Accessing emergency care, drivers must change attitudes

Kumasi- Some drivers involved in a project seeking to address maternal health mortalities in Ashanti Region are calling on emergency health care professionals to exhibit attitudes of urgency when receiving emergency referrals or other cases.

They said the lackadaisical and indifferent attitudes that they were met with from health professionals, when they transport patients needing prompt emergency response to health facilities, could be blamed for the needless loss of lives.

The drivers made the submission at a stakeholders meeting in Kumasi to discuss how best to transport pregnant women to health facilities early enough, as part of the Transport Union Support Services (TUSS) project.

The project, which seeks to eliminate delays in accessing healthcare by pregnant women, was piloted in selected districts in Ashanti between 2014 and 2017 by the Regional Coordinating Council (RCC), Ghana Health Service (GHS) and transport unions.

The RCC, as part of the project signed a Memorandum of Understanding (MoU) with the unions, which enjoined taxi drivers to transport pregnancy-related cases to the nearest health facility and make claims for the transport fares later at the District Assembly.

In situations, where the transportation cost involved was insignificant, such drivers were rewarded at the lorry terminals, where they worked, by enjoying certain privileges such as; loading passengers without waiting for their turn for the rest of the day.

After a year’s recess of this laudable initiative, the United Nations Population Fund (UNFPA), has been at the forefront of the fight against maternal mortality, providing funding for the resumption of the project in the Region.

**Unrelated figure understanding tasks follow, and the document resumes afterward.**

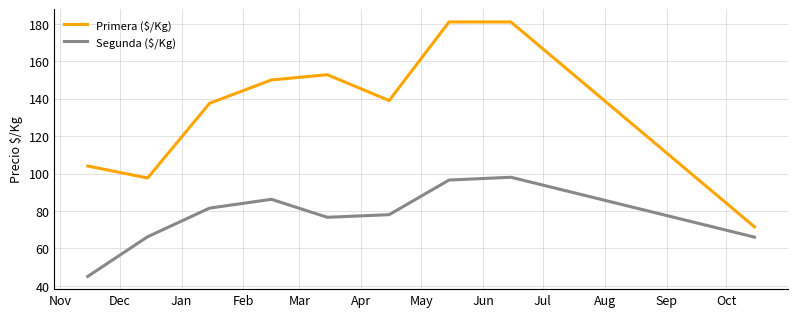

Which series has the widest spread of values?

Primera ($/Kg)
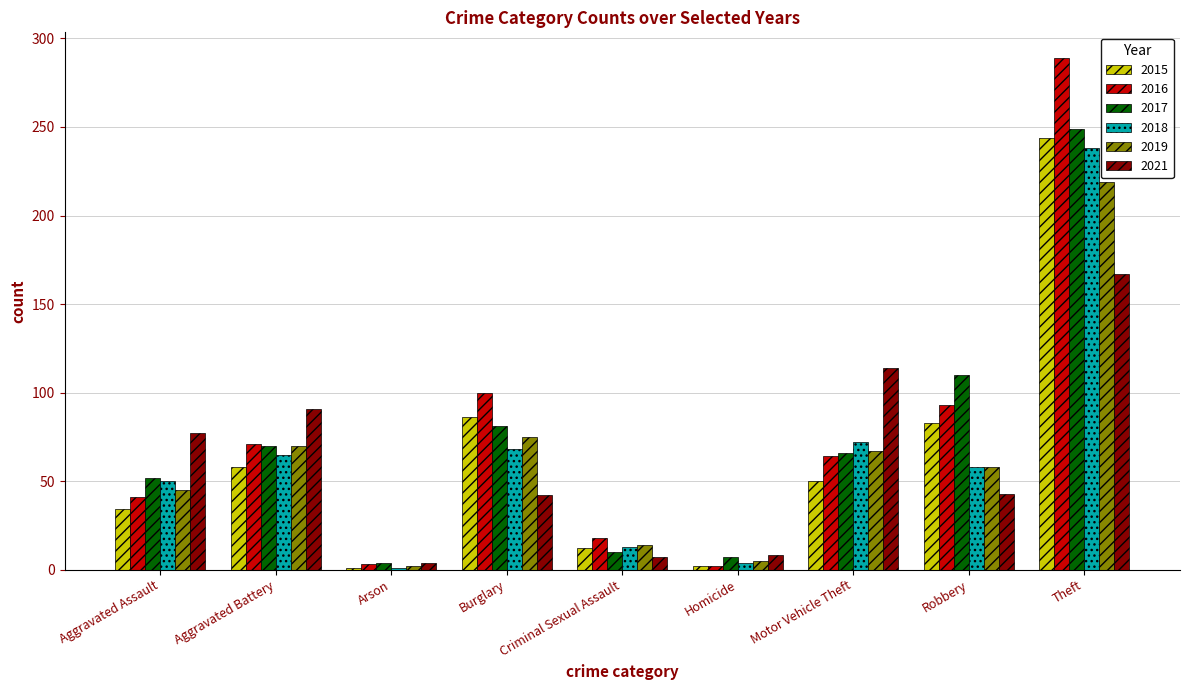

The 2015 series shows 83 at Robbery. True or false?

True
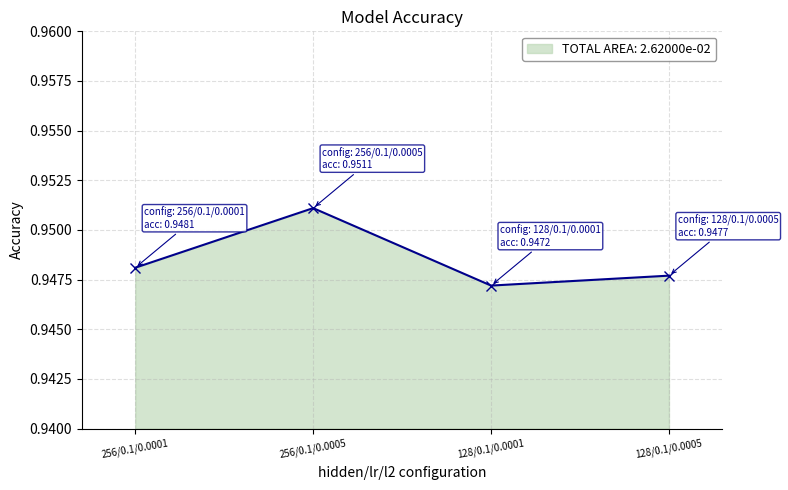

Which has a higher value, 256/0.1/0.0005 or 128/0.1/0.0005?

256/0.1/0.0005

This informed the decision by the RCC to hold a stakeholders meeting to discuss the challenges, lessons learnt and best practices from the previous project to strategise the way forward.

Sharing their experiences during the meeting, the drivers criticised some of the health workers for paying little attention to them when they arrive with emergency cases at the facilities.

They said their sense of urgency towards the patients left much to be desired even in the face of a critical situation and called for attitudinal change to avert preventable deaths.

They also decried the poor nature of roads, which contributed to the delays in reaching the facilities as well as the refusal by other motorists to give way during emergencies because taxis were not recognised emergency vehicles.

Mr. Isaac Kyeremateng, the UNFPA Focal Person at the RCC, underlined the need for stakeholders to be guided by the lessons learnt during the previous project to improve on service delivery.

He said the maternal mortality rate recorded annually in the region was unacceptable and required the collective efforts of stakeholders to address the perennial problem head-on.